*** Opening Excerpted passage ***
H&M, Shein, Zara, Forever 21 — unless you live under a rock, you’ve heard of these brands. Heck, dare we say you even have a few pieces from them in your closet. We’re confident in saying this because it is a known fact that fast fashion retailers have taken over the world, at an unprecedented speed almost unimaginable just a few decades ago.
Oh, and did you know a total of 100 billion clothing items are produced every year? That means for every human being on earth, 14 clothing items are created for them, whether they like it or not, whether they buy it or not. And the main culprit for these insane numbers? Fast fashion.
In this article, we’ll unravel the truth about fast fashion – the good, the bad, and the ugly.
What is fast fashion?
In an overly fast-paced, capitalistic world where trends come and go, fast fashion couldn’t help but thrive. This sector of fashion relies on a business model that prioritises speed over craftsmanship, and quantity over quality.
Often inspired by – if not ripped off from – independent fashion designers, legacy brands, high-end designer companies, or celebrity styles, fast fashion retailers have such a massive operation under their belt which enables them to churn out thousands of new clothing designs every week. From seasonal collections (Spring-Summer and Autumn-Winter), nowadays, fast fashion racks and shelves are constantly shaken by weekly releases – a reality that could overwhelm even the most avid fashionista.
Is fast fashion any good?
In an effort to shed light on all its sides, let’s go through the good side of fast fashion – ‘cause surely, there’s some good to it at the very least, right?
The Good: Fast fashion democratises fashion
With its affordability, fast fashion has made the glamorous world of fashion more attainable to the mass population. For most, even, fast fashion became their entryway to fashion. Let’s face it: Not everyone can buy a Balenciaga, but they can achieve their desired look with a dupe from H&M.
*** Closing Excerpted passage ***
*** Opening Source material ***
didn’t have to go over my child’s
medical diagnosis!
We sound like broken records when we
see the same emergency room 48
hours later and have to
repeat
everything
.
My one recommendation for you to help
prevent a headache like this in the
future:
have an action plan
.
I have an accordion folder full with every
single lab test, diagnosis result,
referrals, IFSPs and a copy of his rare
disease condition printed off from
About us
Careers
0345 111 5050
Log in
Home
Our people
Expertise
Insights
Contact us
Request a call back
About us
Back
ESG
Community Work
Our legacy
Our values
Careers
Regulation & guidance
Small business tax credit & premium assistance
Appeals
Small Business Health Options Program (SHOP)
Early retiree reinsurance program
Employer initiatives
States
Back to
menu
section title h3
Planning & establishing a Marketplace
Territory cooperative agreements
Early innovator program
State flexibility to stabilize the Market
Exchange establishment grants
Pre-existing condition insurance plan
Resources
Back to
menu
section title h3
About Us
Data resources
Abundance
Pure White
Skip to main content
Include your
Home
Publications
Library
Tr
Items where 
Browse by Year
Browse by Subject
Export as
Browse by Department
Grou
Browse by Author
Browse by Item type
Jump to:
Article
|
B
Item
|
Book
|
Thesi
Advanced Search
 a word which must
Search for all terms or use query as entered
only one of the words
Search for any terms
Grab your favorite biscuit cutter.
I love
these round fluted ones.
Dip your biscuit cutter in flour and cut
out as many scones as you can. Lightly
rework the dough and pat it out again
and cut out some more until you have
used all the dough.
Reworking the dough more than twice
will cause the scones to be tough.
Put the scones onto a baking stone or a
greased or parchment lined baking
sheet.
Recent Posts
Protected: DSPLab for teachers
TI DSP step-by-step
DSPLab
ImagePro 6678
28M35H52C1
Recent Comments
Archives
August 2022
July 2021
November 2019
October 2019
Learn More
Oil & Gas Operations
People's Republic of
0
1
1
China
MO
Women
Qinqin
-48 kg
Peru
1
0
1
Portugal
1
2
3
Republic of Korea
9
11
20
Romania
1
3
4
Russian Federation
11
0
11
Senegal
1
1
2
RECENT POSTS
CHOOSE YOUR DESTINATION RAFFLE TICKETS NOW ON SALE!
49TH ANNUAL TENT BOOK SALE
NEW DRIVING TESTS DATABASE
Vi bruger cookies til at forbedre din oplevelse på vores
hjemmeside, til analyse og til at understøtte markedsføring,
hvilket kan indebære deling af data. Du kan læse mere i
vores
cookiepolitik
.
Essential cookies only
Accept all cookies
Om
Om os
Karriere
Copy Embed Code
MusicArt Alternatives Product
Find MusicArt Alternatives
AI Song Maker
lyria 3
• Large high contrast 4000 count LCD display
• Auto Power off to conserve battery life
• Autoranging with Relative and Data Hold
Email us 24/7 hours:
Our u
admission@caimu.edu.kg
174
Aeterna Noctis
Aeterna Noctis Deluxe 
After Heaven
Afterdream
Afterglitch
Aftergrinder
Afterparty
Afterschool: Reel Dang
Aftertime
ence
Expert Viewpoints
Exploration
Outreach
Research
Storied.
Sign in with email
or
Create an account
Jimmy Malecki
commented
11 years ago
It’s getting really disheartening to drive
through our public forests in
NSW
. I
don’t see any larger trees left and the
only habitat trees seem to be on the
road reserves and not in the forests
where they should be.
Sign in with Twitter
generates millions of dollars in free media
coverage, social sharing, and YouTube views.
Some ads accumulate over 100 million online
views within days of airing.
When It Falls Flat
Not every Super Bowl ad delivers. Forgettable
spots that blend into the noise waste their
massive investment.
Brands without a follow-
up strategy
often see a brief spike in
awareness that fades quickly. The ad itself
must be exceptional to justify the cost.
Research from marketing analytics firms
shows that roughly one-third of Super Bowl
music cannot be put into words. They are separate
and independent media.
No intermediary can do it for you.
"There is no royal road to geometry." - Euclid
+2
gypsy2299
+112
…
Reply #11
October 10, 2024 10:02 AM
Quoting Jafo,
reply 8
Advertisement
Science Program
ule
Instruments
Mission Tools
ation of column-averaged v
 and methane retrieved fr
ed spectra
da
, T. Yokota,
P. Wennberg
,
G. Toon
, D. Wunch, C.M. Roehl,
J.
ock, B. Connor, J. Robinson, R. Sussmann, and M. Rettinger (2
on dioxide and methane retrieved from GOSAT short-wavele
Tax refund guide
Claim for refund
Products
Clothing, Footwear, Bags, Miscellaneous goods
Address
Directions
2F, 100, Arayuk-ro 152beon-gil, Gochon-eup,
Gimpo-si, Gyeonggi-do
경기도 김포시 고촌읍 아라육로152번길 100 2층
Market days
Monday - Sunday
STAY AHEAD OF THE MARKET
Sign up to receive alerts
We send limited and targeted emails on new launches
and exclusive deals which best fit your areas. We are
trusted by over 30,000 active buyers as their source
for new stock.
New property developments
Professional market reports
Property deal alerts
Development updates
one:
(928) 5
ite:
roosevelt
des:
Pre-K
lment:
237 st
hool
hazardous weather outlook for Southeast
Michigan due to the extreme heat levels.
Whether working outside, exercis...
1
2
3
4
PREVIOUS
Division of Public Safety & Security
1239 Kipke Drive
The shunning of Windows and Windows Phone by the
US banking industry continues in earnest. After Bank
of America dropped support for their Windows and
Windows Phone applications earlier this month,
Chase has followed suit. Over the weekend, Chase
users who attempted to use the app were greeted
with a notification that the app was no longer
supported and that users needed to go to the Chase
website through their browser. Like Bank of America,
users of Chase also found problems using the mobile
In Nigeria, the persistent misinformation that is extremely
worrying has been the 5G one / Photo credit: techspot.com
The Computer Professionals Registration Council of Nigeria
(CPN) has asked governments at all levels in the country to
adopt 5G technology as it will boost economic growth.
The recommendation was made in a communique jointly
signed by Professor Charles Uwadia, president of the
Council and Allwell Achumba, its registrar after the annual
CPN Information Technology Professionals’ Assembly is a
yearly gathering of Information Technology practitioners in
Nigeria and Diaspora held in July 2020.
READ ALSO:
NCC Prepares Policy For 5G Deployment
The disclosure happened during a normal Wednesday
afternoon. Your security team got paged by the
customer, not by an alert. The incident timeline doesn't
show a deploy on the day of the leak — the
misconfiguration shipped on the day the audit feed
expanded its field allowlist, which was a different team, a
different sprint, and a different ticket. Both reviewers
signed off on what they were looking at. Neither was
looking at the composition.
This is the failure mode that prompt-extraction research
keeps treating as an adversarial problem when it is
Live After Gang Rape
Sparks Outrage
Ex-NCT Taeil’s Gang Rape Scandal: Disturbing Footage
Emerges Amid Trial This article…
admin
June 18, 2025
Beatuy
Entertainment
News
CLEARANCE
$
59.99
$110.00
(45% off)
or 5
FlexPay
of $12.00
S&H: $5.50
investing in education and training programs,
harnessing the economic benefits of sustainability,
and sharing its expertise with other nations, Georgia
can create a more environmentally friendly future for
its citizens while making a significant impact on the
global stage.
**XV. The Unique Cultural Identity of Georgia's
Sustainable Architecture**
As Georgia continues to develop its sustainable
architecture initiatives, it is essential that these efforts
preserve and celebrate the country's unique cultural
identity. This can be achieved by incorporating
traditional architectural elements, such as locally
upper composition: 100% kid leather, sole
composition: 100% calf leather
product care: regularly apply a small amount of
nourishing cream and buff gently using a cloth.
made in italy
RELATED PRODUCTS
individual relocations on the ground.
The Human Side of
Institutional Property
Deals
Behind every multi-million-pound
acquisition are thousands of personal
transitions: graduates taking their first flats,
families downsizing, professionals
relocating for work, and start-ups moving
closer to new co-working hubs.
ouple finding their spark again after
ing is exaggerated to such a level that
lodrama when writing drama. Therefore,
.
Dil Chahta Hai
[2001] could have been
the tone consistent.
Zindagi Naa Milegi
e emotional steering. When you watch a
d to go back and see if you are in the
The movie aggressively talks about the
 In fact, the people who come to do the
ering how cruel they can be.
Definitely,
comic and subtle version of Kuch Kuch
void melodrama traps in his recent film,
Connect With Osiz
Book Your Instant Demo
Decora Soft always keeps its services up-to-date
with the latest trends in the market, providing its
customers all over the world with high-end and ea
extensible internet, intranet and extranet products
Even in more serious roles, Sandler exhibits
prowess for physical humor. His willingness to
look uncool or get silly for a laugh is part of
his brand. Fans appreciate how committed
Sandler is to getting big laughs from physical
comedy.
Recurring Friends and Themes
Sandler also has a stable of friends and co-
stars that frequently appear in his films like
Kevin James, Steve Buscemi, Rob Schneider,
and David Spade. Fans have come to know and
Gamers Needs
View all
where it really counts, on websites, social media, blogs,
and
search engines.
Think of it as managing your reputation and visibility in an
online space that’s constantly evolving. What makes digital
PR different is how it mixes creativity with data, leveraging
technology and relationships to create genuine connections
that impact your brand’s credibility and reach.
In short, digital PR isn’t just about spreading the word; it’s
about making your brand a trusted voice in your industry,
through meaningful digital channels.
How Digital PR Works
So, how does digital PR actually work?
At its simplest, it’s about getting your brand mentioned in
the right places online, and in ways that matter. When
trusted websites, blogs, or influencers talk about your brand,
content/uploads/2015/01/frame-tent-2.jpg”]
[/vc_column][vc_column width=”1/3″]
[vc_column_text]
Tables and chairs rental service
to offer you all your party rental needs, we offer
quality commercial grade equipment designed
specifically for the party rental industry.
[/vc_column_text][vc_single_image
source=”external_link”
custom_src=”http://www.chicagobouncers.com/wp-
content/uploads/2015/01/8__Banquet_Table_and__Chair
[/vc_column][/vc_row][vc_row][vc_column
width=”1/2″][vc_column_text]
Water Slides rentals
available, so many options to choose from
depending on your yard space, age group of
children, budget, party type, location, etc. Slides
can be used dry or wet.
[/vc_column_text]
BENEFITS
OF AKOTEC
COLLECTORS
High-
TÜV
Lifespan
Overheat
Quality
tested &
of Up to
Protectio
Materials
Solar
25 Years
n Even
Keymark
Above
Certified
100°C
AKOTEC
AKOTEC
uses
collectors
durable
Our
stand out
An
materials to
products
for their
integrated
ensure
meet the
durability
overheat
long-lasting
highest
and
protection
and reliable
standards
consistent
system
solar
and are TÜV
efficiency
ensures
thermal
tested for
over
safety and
*** Closing Source material ***
• **Tasks and exercises**
[a] Repeat the article on fast fashion in full, word for word.
[b] Take the records from their first line through the line containing "Grab your favorite biscuit cutter." and swap "accordion folder" for "expanding file". Give back only those lines, with nothing else altered.

• **Solutions below**
[a]
H&M, Shein, Zara, Forever 21 — unless you live under a rock, you’ve heard of these brands. Heck, dare we say you even have a few pieces from them in your closet. We’re confident in saying this because it is a known fact that fast fashion retailers have taken over the world, at an unprecedented speed almost unimaginable just a few decades ago.
Oh, and did you know a total of 100 billion clothing items are produced every year? That means for every human being on earth, 14 clothing items are created for them, whether they like it or not, whether they buy it or not. And the main culprit for these insane numbers? Fast fashion.
In this article, we’ll unravel the truth about fast fashion – the good, the bad, and the ugly.
What is fast fashion?
In an overly fast-paced, capitalistic world where trends come and go, fast fashion couldn’t help but thrive. This sector of fashion relies on a business model that prioritises speed over craftsmanship, and quantity over quality.
Often inspired by – if not ripped off from – independent fashion designers, legacy brands, high-end designer companies, or celebrity styles, fast fashion retailers have such a massive operation under their belt which enables them to churn out thousands of new clothing designs every week. From seasonal collections (Spring-Summer and Autumn-Winter), nowadays, fast fashion racks and shelves are constantly shaken by weekly releases – a reality that could overwhelm even the most avid fashionista.
Is fast fashion any good?
In an effort to shed light on all its sides, let’s go through the good side of fast fashion – ‘cause surely, there’s some good to it at the very least, right?
The Good: Fast fashion democratises fashion
With its affordability, fast fashion has made the glamorous world of fashion more attainable to the mass population. For most, even, fast fashion became their entryway to fashion. Let’s face it: Not everyone can buy a Balenciaga, but they can achieve their desired look with a dupe from H&M.

[b]
didn’t have to go over my child’s
medical diagnosis!
We sound like broken records when we
see the same emergency room 48
hours later and have to
repeat
everything
.
My one recommendation for you to help
prevent a headache like this in the
future:
have an action plan
.
I have an expanding file full with every
single lab test, diagnosis result,
referrals, IFSPs and a copy of his rare
disease condition printed off from
About us
Careers
0345 111 5050
Log in
Home
Our people
Expertise
Insights
Contact us
Request a call back
About us
Back
ESG
Community Work
Our legacy
Our values
Careers
Regulation & guidance
Small business tax credit & premium assistance
Appeals
Small Business Health Options Program (SHOP)
Early retiree reinsurance program
Employer initiatives
States
Back to
menu
section title h3
Planning & establishing a Marketplace
Territory cooperative agreements
Early innovator program
State flexibility to stabilize the Market
Exchange establishment grants
Pre-existing condition insurance plan
Resources
Back to
menu
section title h3
About Us
Data resources
Abundance
Pure White
Skip to main content
Include your
Home
Publications
Library
Tr
Items where 
Browse by Year
Browse by Subject
Export as
Browse by Department
Grou
Browse by Author
Browse by Item type
Jump to:
Article
|
B
Item
|
Book
|
Thesi
Advanced Search
 a word which must
Search for all terms or use query as entered
only one of the words
Search for any terms
Grab your favorite biscuit cutter.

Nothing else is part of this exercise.